Of course, if you can actually sit through Apollo 13 — let alone 2001 — well, it goes without saying that you aren’t the target audience for Armageddon.
Theological note: There is an unusually high number of generic references to God and praying in this movie, which seems reasonable, given the absolute nature of the stakes. The name of the film itself, "Armageddon", is — as the President notes in a typically cornball speech — taken from the Bible; although it doesn’t mean, as he says, "the end of all things." The root reference is a minor Old Testament battle at Mount Megiddo ("Har-Mageddon" = "Mount Megiddo") in which a virtuous Davidic king named Josiah was killed. In the book of Revelation it becomes the scene of a great apocalyptic battle. Symbolically, a great struggle against catastrophic danger might reasonably be described as an "Armageddon."

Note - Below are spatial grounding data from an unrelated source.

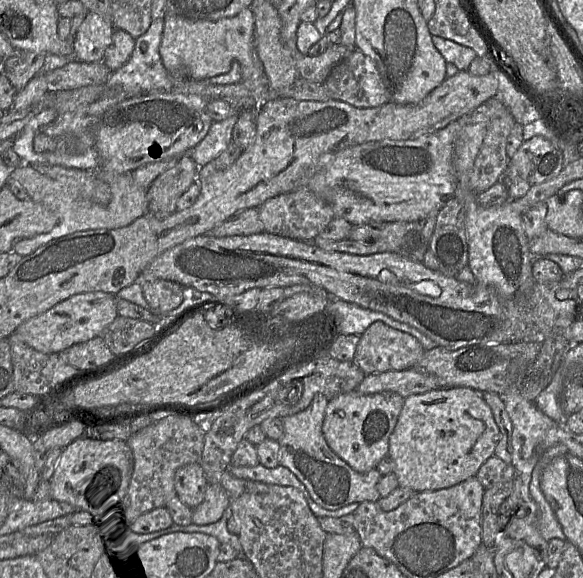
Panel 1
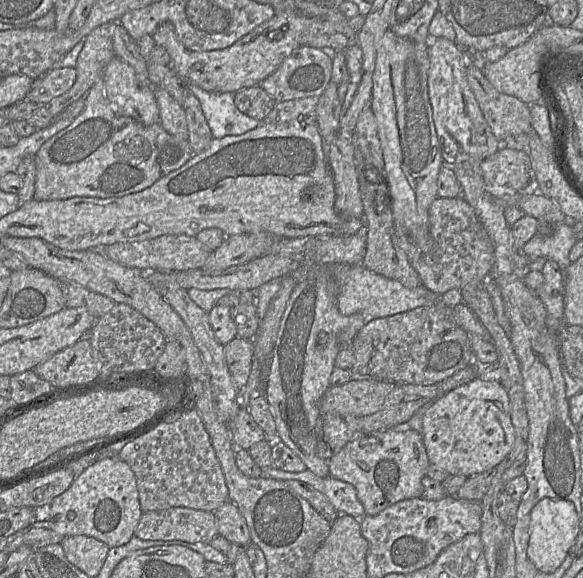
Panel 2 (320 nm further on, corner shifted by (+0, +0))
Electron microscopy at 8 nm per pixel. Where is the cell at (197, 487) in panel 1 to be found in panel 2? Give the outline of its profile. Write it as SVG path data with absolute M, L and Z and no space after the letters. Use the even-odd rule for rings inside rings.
M227 500L213 511L218 533L230 543L247 547L251 543L250 531L247 523L237 506Z

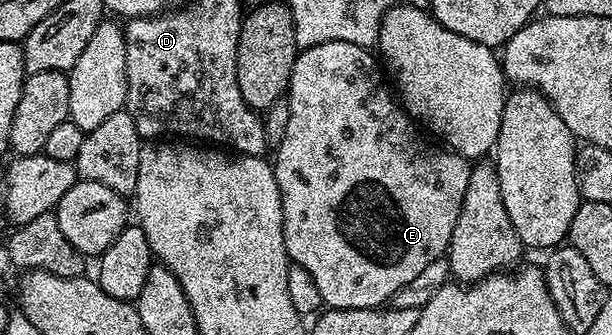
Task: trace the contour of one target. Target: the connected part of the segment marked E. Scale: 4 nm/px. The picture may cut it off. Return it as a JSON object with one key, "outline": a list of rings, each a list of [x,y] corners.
{"outline":[[[342,41],[319,43],[315,47],[298,52],[287,90],[290,107],[287,131],[284,132],[282,141],[275,147],[277,161],[272,162],[273,174],[281,192],[283,239],[285,249],[289,252],[290,262],[310,273],[311,279],[315,279],[315,283],[319,286],[322,302],[330,309],[375,309],[384,306],[395,295],[395,291],[411,283],[411,279],[430,266],[435,259],[446,256],[451,243],[451,231],[455,231],[455,219],[459,219],[459,211],[467,195],[470,162],[448,147],[417,137],[418,126],[413,118],[396,100],[389,101],[390,90],[387,88],[382,66],[378,58],[374,54],[373,58],[371,54],[369,49]]]}

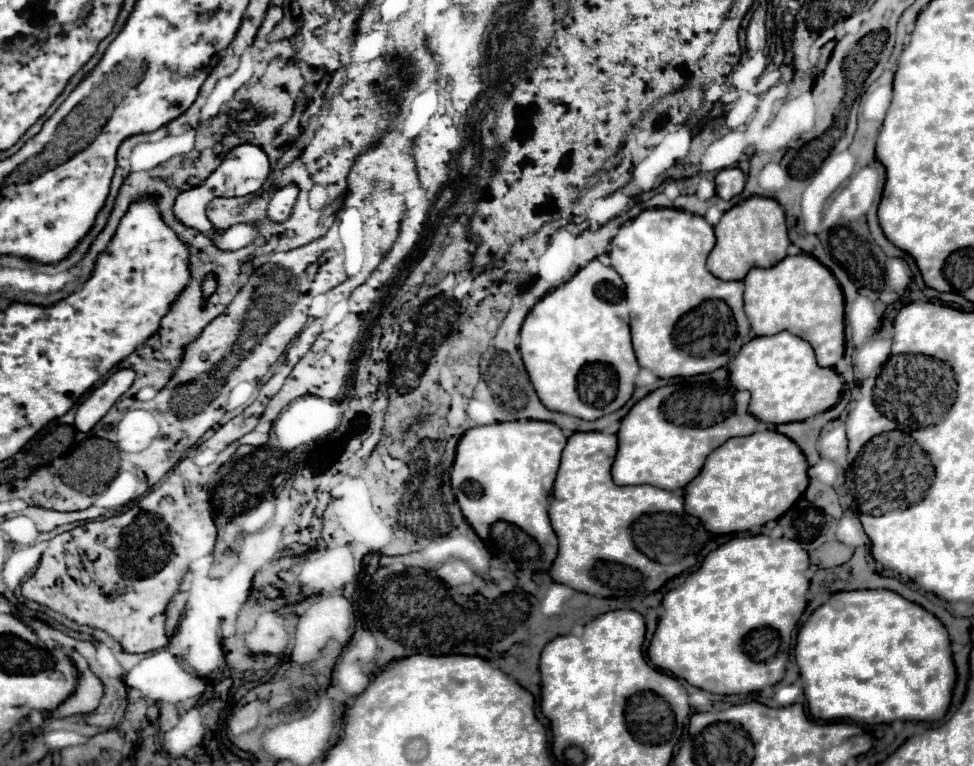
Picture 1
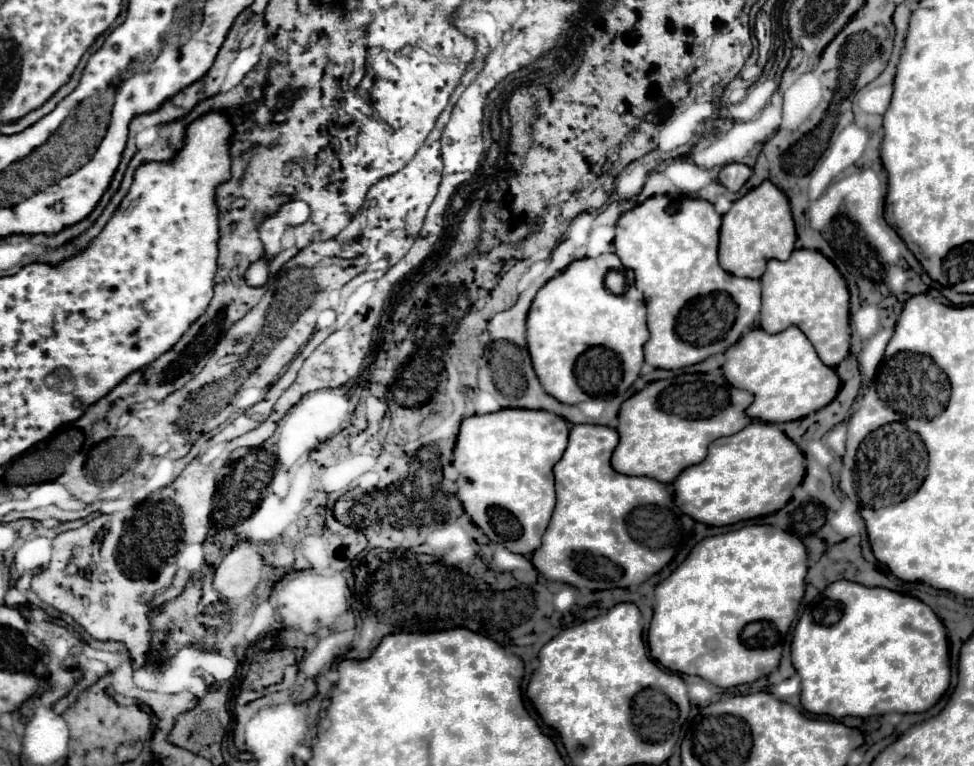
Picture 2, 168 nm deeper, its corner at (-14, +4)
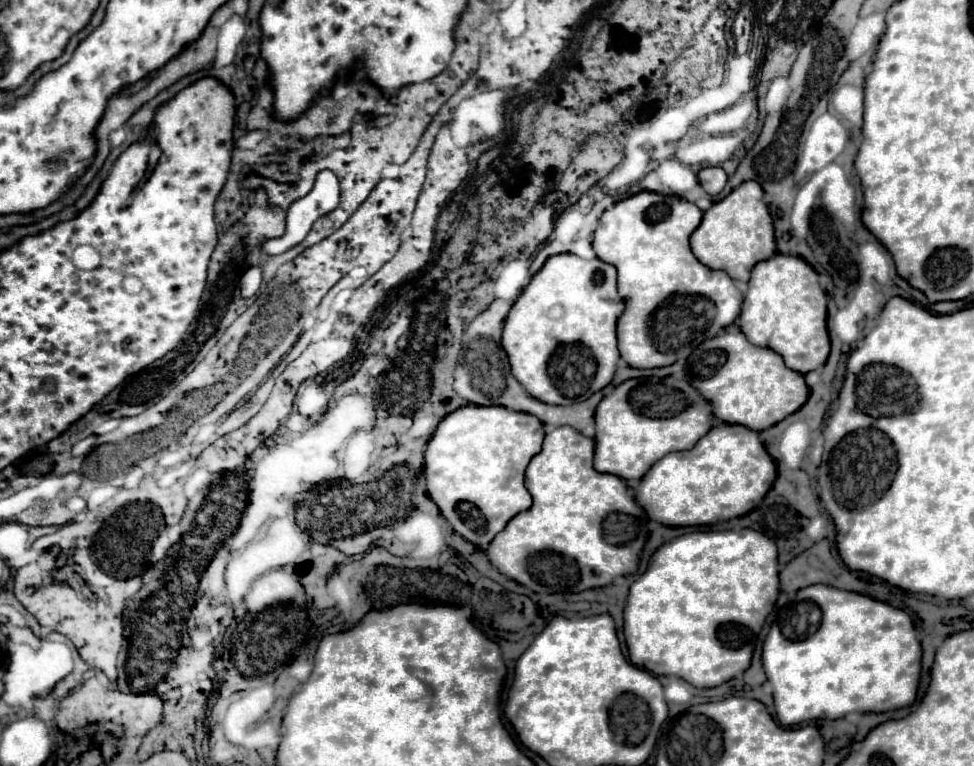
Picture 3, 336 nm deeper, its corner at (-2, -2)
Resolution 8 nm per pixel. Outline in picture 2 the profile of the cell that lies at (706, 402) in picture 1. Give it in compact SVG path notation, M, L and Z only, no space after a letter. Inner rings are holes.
M715 356L695 366L695 372L681 372L671 380L651 382L623 402L617 428L619 446L611 458L613 468L627 476L649 476L671 484L679 476L679 468L699 464L707 456L711 440L733 436L751 424L745 410L751 406L753 396L731 386L721 368L723 356Z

Overblown, overwrought, and overdone, Armageddon was a movie on overdrive, fueled by adrenaline and testosterone, lurching along in fits and starts. Eastwood’s film exudes easy charm and never takes itself too seriously; it runs on a slower-burning but higher-grade fuel: the likability and established audience goodwill of the four aging leads (Eastwood, Tommy Lee Jones, Donald Sutherland, and James Garner). Where Armageddon merely strutted, Cowboys swaggers. What’s the difference? Style.